Henry Harrison "Tip" Aplin (April 15, 1841 – July 23, 1910) was an American Civil War veteran, businessman, and politician from the U.S. state of Michigan. He served one term in the United States House of Representatives from 1901 to 1903.

Early life and military career
Aplin was born in Thetford Township, Michigan, and moved with his parents to Flint in 1848 where he attended the public schools. In the American Civil War, he enlisted on July 3, 1861, in Company C, Sixteenth Regiment, Michigan Volunteer Infantry, and served until July 16, 1865, with the rank of second lieutenant.

Political career
After the war, Aplin returned to Michigan and engaged in mercantile pursuits at Wenona (later West Bay City and now part of Bay City). He was postmaster of West Bay City from November 1869 to June 1886. He served as township clerk and township treasurer, each for three years and was a delegate to the 1884 Republican National Convention at Chicago.

Aplin was elected auditor general of the State in 1886 and 1888. He became interested in the construction of the electric railways of West Bay City and served as general manager until 1891. He was a member of the Michigan State House of Representatives in 1894 and 1895 and was again appointed postmaster of West Bay City, serving from October 1, 1898, to June 1902.
☆ ☆ ☆ ☆ ☆ ☆ ☆
= Aim 1 =
Format the records as a JSON list of strings, one string per line and no blank lines, starting with the first line of the records and going on through the line with "<instances>".
= Aim 2 =
Pick up the biography of Henry Harrison Aplin where it stops, and keep it going.

= Data for processing =
☆ ☆ ☆ ☆ ☆ ☆ ☆
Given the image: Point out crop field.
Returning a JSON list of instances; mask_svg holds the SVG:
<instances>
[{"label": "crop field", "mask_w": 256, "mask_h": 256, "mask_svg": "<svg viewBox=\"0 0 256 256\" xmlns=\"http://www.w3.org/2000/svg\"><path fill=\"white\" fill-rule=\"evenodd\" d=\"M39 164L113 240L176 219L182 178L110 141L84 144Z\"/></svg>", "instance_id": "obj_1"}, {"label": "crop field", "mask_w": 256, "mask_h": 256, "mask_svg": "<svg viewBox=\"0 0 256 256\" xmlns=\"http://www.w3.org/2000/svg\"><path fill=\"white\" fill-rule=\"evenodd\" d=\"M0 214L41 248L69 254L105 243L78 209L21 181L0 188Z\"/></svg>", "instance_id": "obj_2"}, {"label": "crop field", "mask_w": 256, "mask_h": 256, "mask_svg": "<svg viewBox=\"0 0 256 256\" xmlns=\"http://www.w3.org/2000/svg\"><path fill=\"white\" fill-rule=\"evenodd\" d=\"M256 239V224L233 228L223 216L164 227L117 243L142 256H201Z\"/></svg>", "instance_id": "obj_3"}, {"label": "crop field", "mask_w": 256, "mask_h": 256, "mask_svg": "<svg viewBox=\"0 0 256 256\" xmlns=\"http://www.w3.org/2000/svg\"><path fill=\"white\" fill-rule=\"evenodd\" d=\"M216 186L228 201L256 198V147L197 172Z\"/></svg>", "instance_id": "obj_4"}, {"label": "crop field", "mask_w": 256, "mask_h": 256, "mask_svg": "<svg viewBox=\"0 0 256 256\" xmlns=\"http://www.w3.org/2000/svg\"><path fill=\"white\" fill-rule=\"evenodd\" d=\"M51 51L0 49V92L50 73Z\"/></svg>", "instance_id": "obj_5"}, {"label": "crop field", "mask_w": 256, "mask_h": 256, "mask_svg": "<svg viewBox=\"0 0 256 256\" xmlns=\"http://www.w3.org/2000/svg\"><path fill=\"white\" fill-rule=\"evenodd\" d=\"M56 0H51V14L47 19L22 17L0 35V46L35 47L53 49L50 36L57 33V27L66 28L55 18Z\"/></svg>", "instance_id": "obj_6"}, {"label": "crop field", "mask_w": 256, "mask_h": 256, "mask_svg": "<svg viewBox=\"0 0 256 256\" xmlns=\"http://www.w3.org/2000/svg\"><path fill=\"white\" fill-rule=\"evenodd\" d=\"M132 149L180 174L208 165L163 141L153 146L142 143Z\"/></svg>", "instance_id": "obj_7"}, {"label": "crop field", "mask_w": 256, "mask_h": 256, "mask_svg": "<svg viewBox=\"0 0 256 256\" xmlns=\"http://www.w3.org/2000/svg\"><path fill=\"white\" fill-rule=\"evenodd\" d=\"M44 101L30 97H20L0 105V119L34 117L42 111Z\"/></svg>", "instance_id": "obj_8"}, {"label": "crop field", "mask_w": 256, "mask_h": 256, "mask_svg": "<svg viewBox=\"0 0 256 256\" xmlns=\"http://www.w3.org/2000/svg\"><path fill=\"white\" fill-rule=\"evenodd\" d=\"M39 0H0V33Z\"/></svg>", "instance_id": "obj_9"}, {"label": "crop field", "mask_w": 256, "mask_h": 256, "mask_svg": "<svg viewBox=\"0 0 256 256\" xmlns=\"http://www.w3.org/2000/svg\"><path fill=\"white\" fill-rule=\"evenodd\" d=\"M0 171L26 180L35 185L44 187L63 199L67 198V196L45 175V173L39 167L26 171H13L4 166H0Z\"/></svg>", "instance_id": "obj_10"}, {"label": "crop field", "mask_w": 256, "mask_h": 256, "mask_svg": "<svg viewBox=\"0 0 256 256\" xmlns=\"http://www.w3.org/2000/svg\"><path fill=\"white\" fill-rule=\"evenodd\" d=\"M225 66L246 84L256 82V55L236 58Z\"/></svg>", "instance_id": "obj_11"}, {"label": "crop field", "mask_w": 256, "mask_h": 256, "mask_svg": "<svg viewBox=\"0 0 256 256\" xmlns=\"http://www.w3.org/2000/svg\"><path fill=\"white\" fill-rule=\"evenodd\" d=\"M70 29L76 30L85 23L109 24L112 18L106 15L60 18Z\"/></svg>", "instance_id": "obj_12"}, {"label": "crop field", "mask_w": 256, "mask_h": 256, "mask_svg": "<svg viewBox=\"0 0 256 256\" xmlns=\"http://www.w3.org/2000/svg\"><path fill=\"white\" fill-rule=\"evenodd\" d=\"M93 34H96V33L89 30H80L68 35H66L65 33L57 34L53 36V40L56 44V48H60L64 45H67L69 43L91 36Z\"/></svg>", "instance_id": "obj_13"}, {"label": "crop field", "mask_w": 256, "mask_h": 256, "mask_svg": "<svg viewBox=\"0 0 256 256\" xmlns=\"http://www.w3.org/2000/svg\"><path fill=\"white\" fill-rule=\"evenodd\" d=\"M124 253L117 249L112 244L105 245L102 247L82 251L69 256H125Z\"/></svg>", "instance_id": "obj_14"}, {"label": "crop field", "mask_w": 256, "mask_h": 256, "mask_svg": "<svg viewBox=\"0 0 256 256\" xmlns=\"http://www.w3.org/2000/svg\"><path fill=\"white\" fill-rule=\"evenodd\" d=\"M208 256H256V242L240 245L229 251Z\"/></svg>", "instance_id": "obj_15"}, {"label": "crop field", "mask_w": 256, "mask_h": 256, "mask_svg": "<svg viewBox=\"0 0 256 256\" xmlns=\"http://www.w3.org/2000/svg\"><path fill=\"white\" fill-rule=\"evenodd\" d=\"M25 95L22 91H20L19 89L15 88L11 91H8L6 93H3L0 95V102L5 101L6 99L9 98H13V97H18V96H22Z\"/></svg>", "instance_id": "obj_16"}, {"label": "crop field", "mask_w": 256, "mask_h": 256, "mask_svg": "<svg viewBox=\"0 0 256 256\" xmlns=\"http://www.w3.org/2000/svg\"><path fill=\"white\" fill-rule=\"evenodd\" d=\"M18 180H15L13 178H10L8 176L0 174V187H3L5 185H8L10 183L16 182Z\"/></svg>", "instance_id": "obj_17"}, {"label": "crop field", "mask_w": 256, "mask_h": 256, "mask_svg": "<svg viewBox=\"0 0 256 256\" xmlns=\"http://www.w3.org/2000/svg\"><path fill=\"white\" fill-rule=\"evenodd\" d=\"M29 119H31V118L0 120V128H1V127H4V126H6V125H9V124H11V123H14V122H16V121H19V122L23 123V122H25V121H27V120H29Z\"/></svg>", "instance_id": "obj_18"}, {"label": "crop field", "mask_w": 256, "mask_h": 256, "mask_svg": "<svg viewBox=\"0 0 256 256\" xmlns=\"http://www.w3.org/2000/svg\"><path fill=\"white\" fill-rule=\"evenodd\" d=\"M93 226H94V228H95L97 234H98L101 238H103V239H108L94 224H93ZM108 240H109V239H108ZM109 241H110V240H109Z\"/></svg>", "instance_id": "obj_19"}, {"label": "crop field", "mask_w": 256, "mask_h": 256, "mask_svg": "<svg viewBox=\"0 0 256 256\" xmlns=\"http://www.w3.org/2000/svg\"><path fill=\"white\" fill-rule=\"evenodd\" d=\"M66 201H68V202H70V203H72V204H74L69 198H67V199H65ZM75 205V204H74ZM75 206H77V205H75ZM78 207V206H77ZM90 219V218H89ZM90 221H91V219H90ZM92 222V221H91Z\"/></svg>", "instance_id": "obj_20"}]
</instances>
☆ ☆ ☆ ☆ ☆ ☆ ☆
= Task result 1 =
[
  "Given the image: Point out crop field.",
  "Returning a JSON list of instances; mask_svg holds the SVG:",
  "<instances>"
]

= Task result 2 =
Due to the vacancy caused by the death of Rousseau O. Crump, Aplin was elected as a Republican from Michigan's 10th congressional district to the United States House of Representatives for the Fifty-seventh Congress. Aplin served from October 15, 1901 to March 3, 1903, and was an unsuccessful candidate for re-nomination in 1902, being defeated by fellow Republican George A. Loud.

After politics
After leaving Congress, Aplin engaged in agricultural pursuits and was also interested in the manufacture of ice.

Death
He died in Bay City on July 23, 1910, aged 69, and is interred there in Elm Lawn Cemetery.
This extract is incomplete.